#### EXTRACT TO READ:
So when we are starting doing that, like when hacking is starts like having interference also with our physical lives, I think we need to, to take a step back and we need to think what's going on, why we are not preventing it enough, okay? And the main reason that we see is that digital exposure is bigger than ever. Okay? So why is that happens? Because it's like, it's like a city, okay? Our organizations, we have built, we've been building buildings all over the city, but are we monitoring them?
And our work with enterprise have shown us that around 30% of external tax surface management is unknown to the organization itself. So if 30% is unknown, how can we really monitor and defend it if we don't know it? Okay? And this happens for several reasons.
We, we have digital transformation, we have cloud, we have remote work. Third, more, third party than ever. So the first problem is that is 30%, okay? In the past level. And that is from our experience and also some sources that we see that more or less, 30% of it is shadow. Okay? So they don't know it. So how to prevent cyber attacks, that's easy, right? So I like this, this figure here, okay? So this is basically how hack see cybersecurity. So if we see cybersecurity, we, it's goes down between two ways. Offensive and defensive, right?
We focus a lot on defensive, but if we look at it, everything starts at two things on the core.
So vulnerabilities and patching. If we find vulnerabilities and patch, that is the core of cybersecurity, of course we have the, then the payloads, the infrastructure, the business model, wherever, but everything goes to the core of cybersecurity is still vulnerabilities. So it's easy, right? If this is the core, the way to prevent it is basically identifying vulnerabilities, right? That's quite easy. And patch them fast as well. But that is only possible throughout offensive security testing.
The only way for you to identify vulnerabilities is hacking. That's no other way. You just need to find them and then patch it, of course, right? The problem with hacking and testing, see offensive security testing today is that people put it in two buckets, okay? So you do manual testing for example, but bounty, for example, pen testing, wherever.
What, what is that problem? So how many of you do more than one pen test a year?
Not so many, right?

#### REQUIRED TASKS:
a: According to the cybersecurity talk, what is the only way to identify vulnerabilities?
b: Extend the cybersecurity talk, starting after its last sentence.

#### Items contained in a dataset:
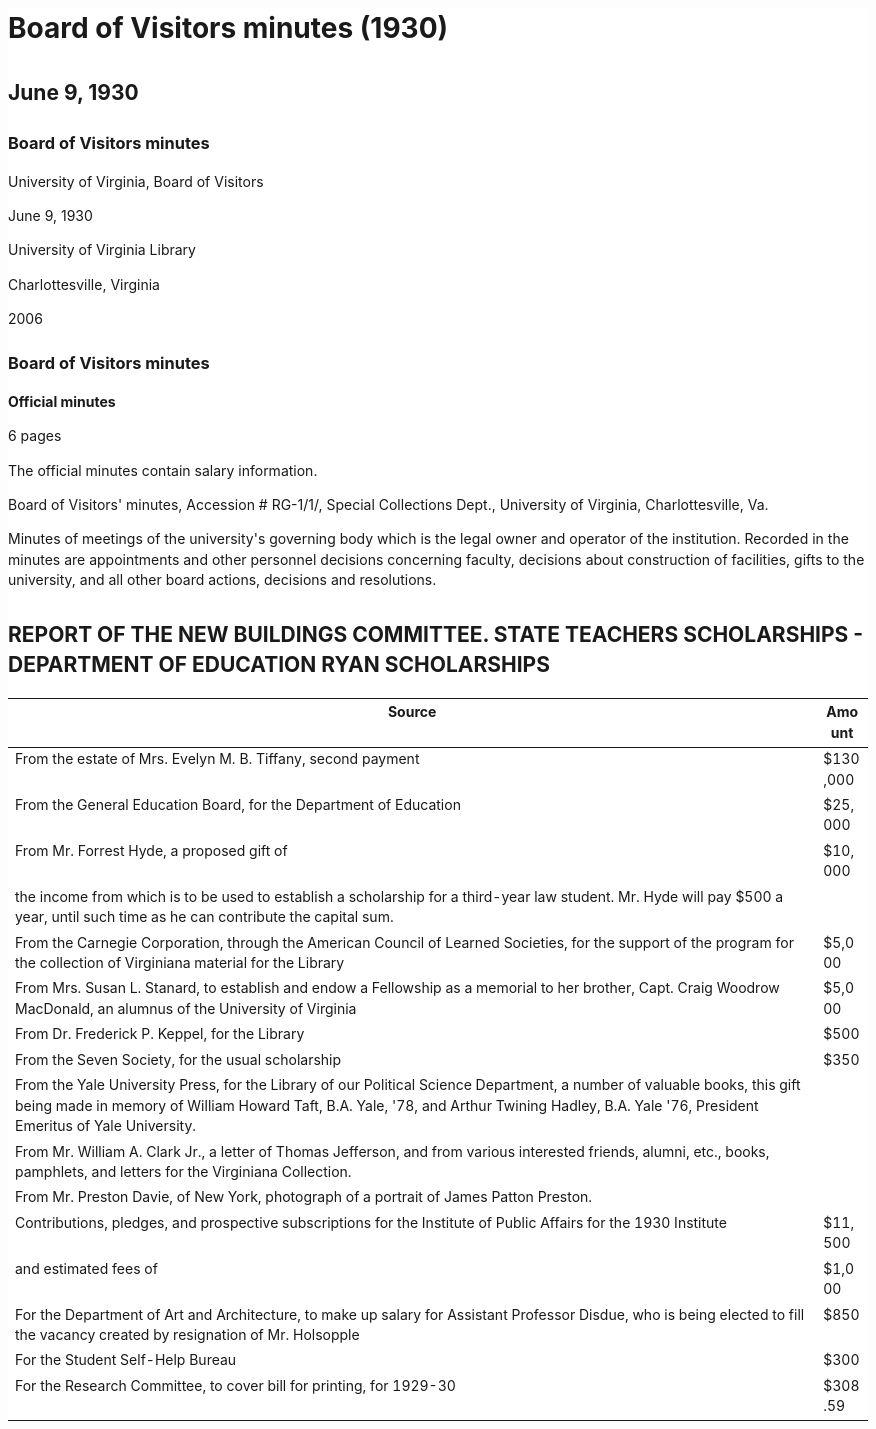 # Board of Visitors minutes (1930)

## June 9, 1930

### Board of Visitors minutes

University of Virginia, Board of Visitors

June 9, 1930

University of Virginia Library

Charlottesville, Virginia

2006

### Board of Visitors minutes

**Official minutes**

6 pages

The official minutes contain salary information.

Board of Visitors' minutes, Accession # RG-1/1/, Special Collections Dept., University of Virginia, Charlottesville, Va.

Minutes of meetings of the university's governing body which is the legal owner and operator of the institution. Recorded in the minutes are appointments and other personnel decisions concerning faculty, decisions about construction of facilities, gifts to the university, and all other board actions, decisions and resolutions.

## REPORT OF THE NEW BUILDINGS COMMITTEE. STATE TEACHERS SCHOLARSHIPS - DEPARTMENT OF EDUCATION RYAN SCHOLARSHIPS

| Source                                                                                          | Amount  |
|-------------------------------------------------------------------------------------------------|---------|
| From the estate of Mrs. Evelyn M. B. Tiffany, second payment                                   | $130,000|
| From the General Education Board, for the Department of Education                               | $25,000 |
| From Mr. Forrest Hyde, a proposed gift of                                                       | $10,000 |
| the income from which is to be used to establish a scholarship for a third-year law student. Mr. Hyde will pay $500 a year, until such time as he can contribute the capital sum. |         |
| From the Carnegie Corporation, through the American Council of Learned Societies, for the support of the program for the collection of Virginiana material for the Library | $5,000  |
| From Mrs. Susan L. Stanard, to establish and endow a Fellowship as a memorial to her brother, Capt. Craig Woodrow MacDonald, an alumnus of the University of Virginia | $5,000  |
| From Dr. Frederick P. Keppel, for the Library                                                  | $500    |
| From the Seven Society, for the usual scholarship                                               | $350    |
| From the Yale University Press, for the Library of our Political Science Department, a number of valuable books, this gift being made in memory of William Howard Taft, B.A. Yale, '78, and Arthur Twining Hadley, B.A. Yale '76, President Emeritus of Yale University. |         |
| From Mr. William A. Clark Jr., a letter of Thomas Jefferson, and from various interested friends, alumni, etc., books, pamphlets, and letters for the Virginiana Collection. |         |
| From Mr. Preston Davie, of New York, photograph of a portrait of James Patton Preston.         |         |
| Contributions, pledges, and prospective subscriptions for the Institute of Public Affairs for the 1930 Institute | $11,500 |
| and estimated fees of                                                                           | $1,000  |
| For the Department of Art and Architecture, to make up salary for Assistant Professor Disdue, who is being elected to fill the vacancy created by resignation of Mr. Holsopple | $850    |
| For the Student Self-Help Bureau                                                                | $300    |
| For the Research Committee, to cover bill for printing, for 1929-30                             | $308.59 |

#### RESPONSES TO THE EXERCISE:
a: Hacking.

b:
Maybe two, three. But is that enough? Even bug bounty is very expensive. It's very timely and it's, it's not enough, right? If we just think about cvs, there are now 70 cvs, new cvs per day, okay? And statistics say that hackers with automation, they are taking 15 minutes to start, not exploit, but to start like attacking everyone with this Duke knowledge, okay? We have seen this happen with a client with log four J some years ago, some years ago when log four J appeared, four hours after flock four J was published, there was already attacks with log four J. Okay?
So basically we need more frequency, the manual testing, okay? And then you can say, okay, but there is scanners, there is dust, there is dust, whatever. Okay? We are more focused on, on the, the part of, of the external attacker face here.
So dust and, and the external attacker, black box testing, right? And that the problem with scanners today, and I don't know how many seasons there is in this, in this room, but what people are telling me is no one trusting scanners anymore because you have hundreds of alerts per day. Most of them will be compliance issues.
So good practices and the other af there will be false positives. If an impact of vulnerability is coming from a scanner, there is no trust from them to go look at that and mitigate it because most of the way it'll be a false positive. Okay? So there is a vulnerability burnout problem right now at CSOs. So how can we basically put both of both worlds together, okay?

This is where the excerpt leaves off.